* EXERCISE TASKS *
**a.** Reproduce the passage on post-monetary coordination, beginning at the words "Kurt Vonnegut published" and stopping after "purely technical answer.", and swap "supercomputer" for "mainframe" wherever it occurs.
**b.** Answer these questions from the passage on post-monetary coordination:
(i) In what year did Kurt Vonnegut publish Player Piano?
(ii) How many people were sealed inside Biosphere 2?
(iii) What does the Luddite Manifesto propose?

* DOCUMENT PASSAGE *
>>>>

What makes Fresco interesting isn't the utopia—there are many—but the direct answer he offers to a question almost no one formulates with such bluntness: if money stops coordinating, what does coordinate. His answer was computers. He doubted that in the latter part of the twentieth century people would play any significant role in decisions; eventually, artificial intelligence systems would manage all resources for the common good. Roxanne Meadows made this explicit in a 2017 interview: the role of politics would be superseded by engineered systems. Fresco solved the dependence of the recipient on whoever produces the displacement—the central flaw of corporate UBI—by handing the lever to the algorithm. He changed who decides for who pays. That displacement isn't a design detail. It's the problem itself.
Biosphere 2, Arizona, 1991. The most controlled empirical test that exists on post-monetary coordination at reduced scale. Eight people, four men and four women, ages between twenty-nine and sixty-seven, sealed for exactly two years in a 1.27 hectare structure with private funding of between one hundred and fifty and two hundred million dollars. Guaranteed resources, careful selection, known duration. Three facts that must be held together: oxygen fell from twenty-one percent to 14.2 percent, equivalent to living at over four thousand meters altitude, until it became necessary to pump in external air. Men lost sixteen percent of their body weight and women eleven percent in the first six months due to insufficient food. The group fractured into two factions of four people; during the last fourteen months their members didn't speak to each other or make eye contact except when strictly necessary. Decades later, several still don't speak to each other. If post-monetary coordination at scale eight produces this, the question about larger scales stops being theoretical.
Kurt Vonnegut published Player Piano in 1952, the same year Fresco was refining his ideas in Florida. In that first novel, a supercomputer called EPICAC assigns jobs, goods, and lives. Displaced humans receive guaranteed income and become the Reeks and Wrecks, performing meaningless public tasks. Paul Proteus, engineer of the system, ends up rebelling. Fiction diagnosed the void thirty years before technical design reproduced it with exactness. This doesn't seem coincidental. It's a sign that the question of what humans do when they're no longer necessary has no purely technical answer.
This second genealogy reveals something the first conceals. UBI promises money in exchange for withdrawal from work. Resource-based economy promises resources without money or work. Both assume the problem is one of distribution. Neither asks what happens to humans when they cease to be necessary. A 1933 study answered this empirically, and the answer wasn't liberating leisure. That comes in the next article.
If the first line ends in who pays, the second ends in who writes the algorithm that decides who receives what. They're the same question in different clothes. The lever remains intact. The Luddite Manifesto rejects handing it over to computation and proposes rotating human committees. None of the three answers is comfortable.
What coordination structure doesn't concentrate the lever in some specific place?

<<<<

* Stored data entries *

>>>>

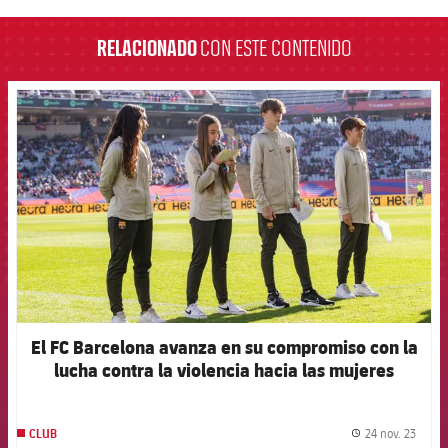
RELACIONADO
CON ESTE CONTENIDO
FCB Barcelona badge
El FC Barcelona avanza en su compromiso con la
lucha contra la violencia hacia las mujeres
24 nov. 23
CLUB
label.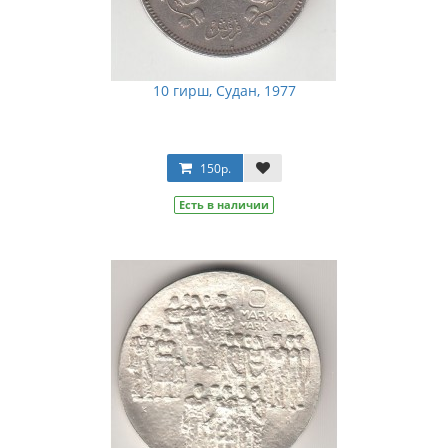
10 гирш, Судан, 1977
150р.
Есть в наличии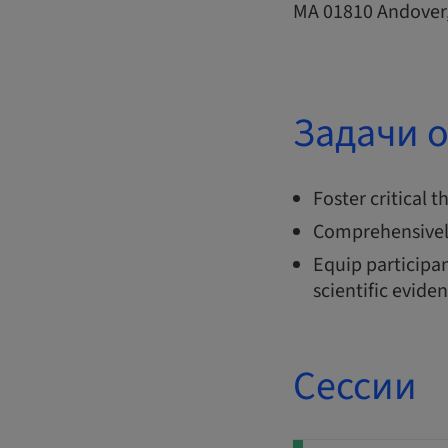
MA 01810 Andove
Задачи 
Foster critical 
Comprehensivel
Equip participan
scientific evide
Сессии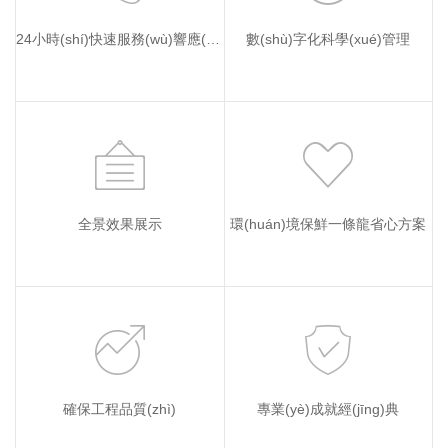
24小時(shí)快速服務(wù)響應(yīng)
數(shù)字化科學(xué)管理
全景效果展示
環(huán)境保鮮一條龍省心方案
確保工程品質(zhì)
專業(yè)成就經(jīng)典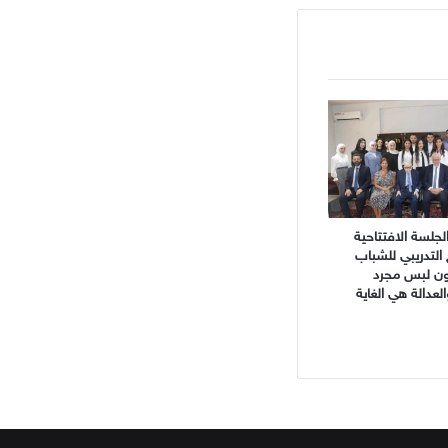
جلسة الافتتاحية
 التدريبي للشباب
نون لبس مجرد
دالة هي الغاية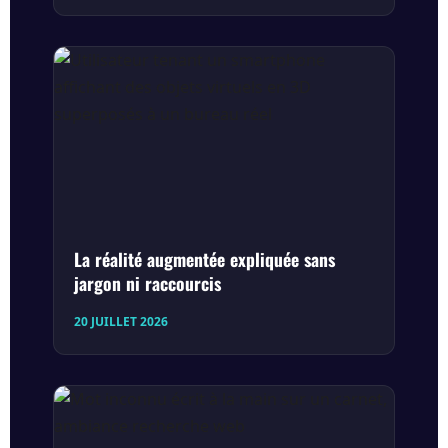
La réalité augmentée expliquée sans
jargon ni raccourcis
20 JUILLET 2026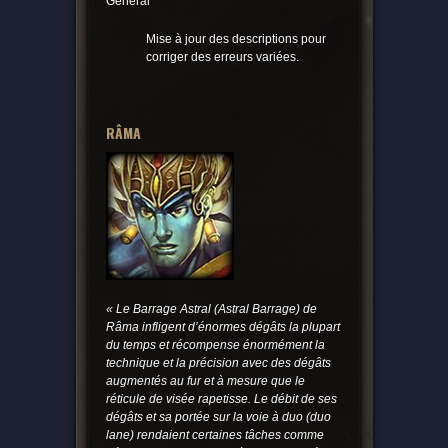
Général
Mise à jour des descriptions pour
corriger des erreurs variées.
RÂMA
« Le Barrage Astral (Astral Barrage) de
Râma infligent d’énormes dégâts la plupart
du temps et récompense énormément la
technique et la précision avec des dégâts
augmentés au fur et à mesure que le
réticule de visée rapetisse. Le débit de ses
dégâts et sa portée sur la voie à duo (duo
lane) rendaient certaines tâches comme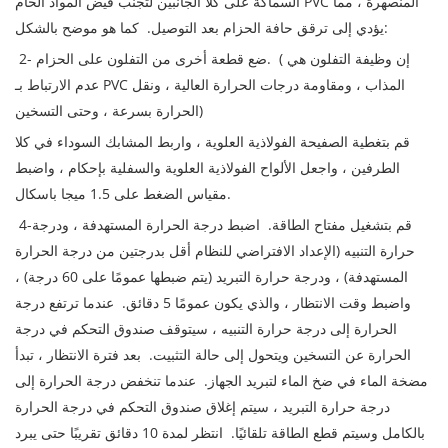
السماكة على كلا الجانبين لتجنب فيض المواد الخام PVC المنصهرة ، مما
يؤدي إلى ترقق حافة الحزام بعد التوصيل. كما هو موضح بالشكل:
2- ضع قطعة أخرى من التفلون على الحزام. ( إن وظيفة التفلون هي
عدم الارتباط بـ PVC المذاب ، ومقاومة درجات الحرارة العالية ، ونقل
الحرارة بسرعة ، وحتى التسخين)
قم بتغطية الصفيحة الفولاذية العلوية ، واربط المشابك السوداء في كلا
الطرفين ، واجعل الألواح الفولاذية العلوية والسفلية بإحكام ، واضبط
مقياس الضغط على 1.5 ميجا باسكال.
4-قم بتشغيل مفتاح الطاقة. اضبط درجة الحرارة المستهدفة ، ودرجة
حرارة التنبيه (الإعداد الافتراضي للنظام أقل بدرجتين من درجة الحرارة
المستهدفة) ، ودرجة حرارة التبريد (يتم ضبطها عمومًا على 60 درجة) ،
واضبط وقت الانتظار ، والذي يكون عمومًا 5 دقائق. عندما ترتفع درجة
الحرارة إلى درجة حرارة التنبيه ، سيتوقف صندوق التحكم في درجة
الحرارة عن التسخين ويتحول إلى حالة التثبيت. بعد فترة الانتظار ، تبدأ
مضخة الماء في ضخ الماء لتبريد الجهاز. عندما تنخفض درجة الحرارة إلى
درجة حرارة التبريد ، سيتم إغلاق صندوق التحكم في درجة الحرارة
بالكامل وسيتم قطع الطاقة تلقائيًا. انتظر لمدة 10 دقائق تقريبًا حتى يبرد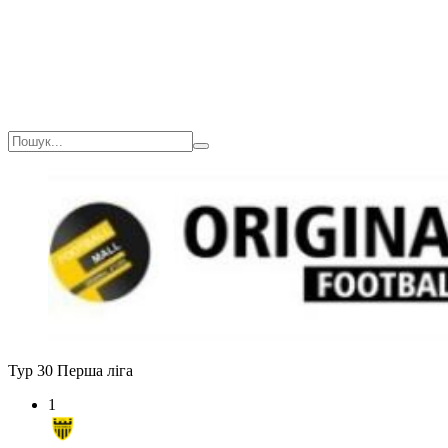
Тур 30
Перша ліга
1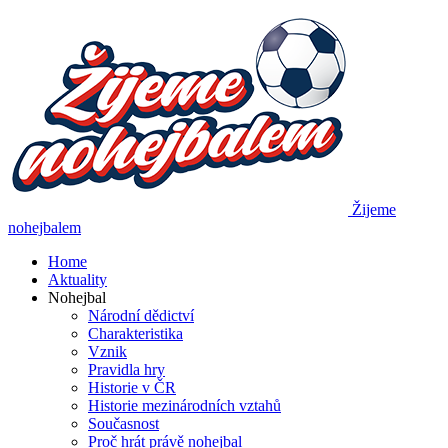
Žijeme
nohejbalem
Home
Aktuality
Nohejbal
Národní dědictví
Charakteristika
Vznik
Pravidla hry
Historie v ČR
Historie mezinárodních vztahů
Současnost
Proč hrát právě nohejbal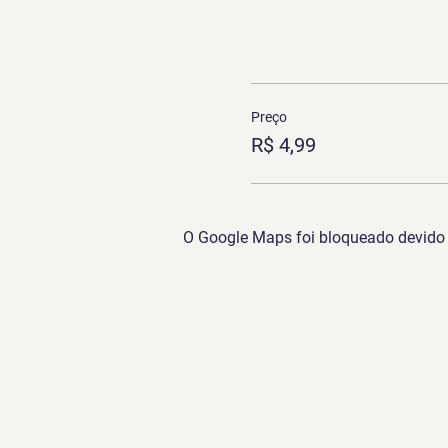
Preço
R$ 4,99
O Google Maps foi bloqueado devido à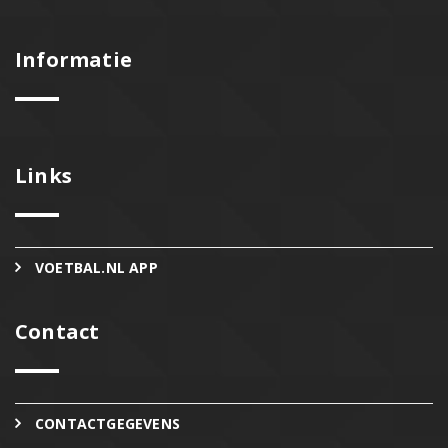
Informatie
Links
VOETBAL.NL APP
Contact
CONTACTGEGEVENS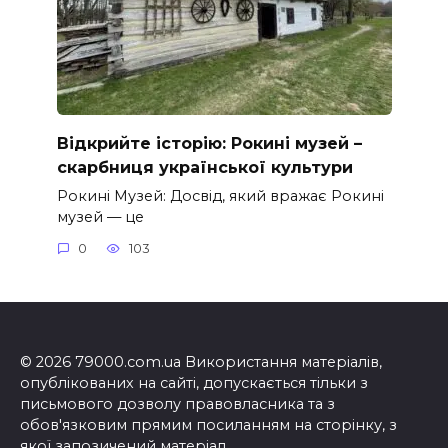
Відкрийте історію: Рокині музей –
скарбниця української культури
Рокині Музей: Досвід, який вражає Рокині
музей — це
0
103
© 2026 79000.com.ua Використання матеріалів,
опублікованих на сайті, допускається тільки з
письмового дозволу правовласника та з
обов'язковим прямим посиланням на сторінку, з
якої запозичений матеріал.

<<<<

* TASK-BY-TASK OUTPUTS *
**a.**
Kurt Vonnegut published Player Piano in 1952, the same year Fresco was refining his ideas in Florida. In that first novel, a mainframe called EPICAC assigns jobs, goods, and lives. Displaced humans receive guaranteed income and become the Reeks and Wrecks, performing meaningless public tasks. Paul Proteus, engineer of the system, ends up rebelling. Fiction diagnosed the void thirty years before technical design reproduced it with exactness. This doesn't seem coincidental. It's a sign that the question of what humans do when they're no longer necessary has no purely technical answer.

**b.**
(i) 1952
(ii) Eight
(iii) Rotating human committees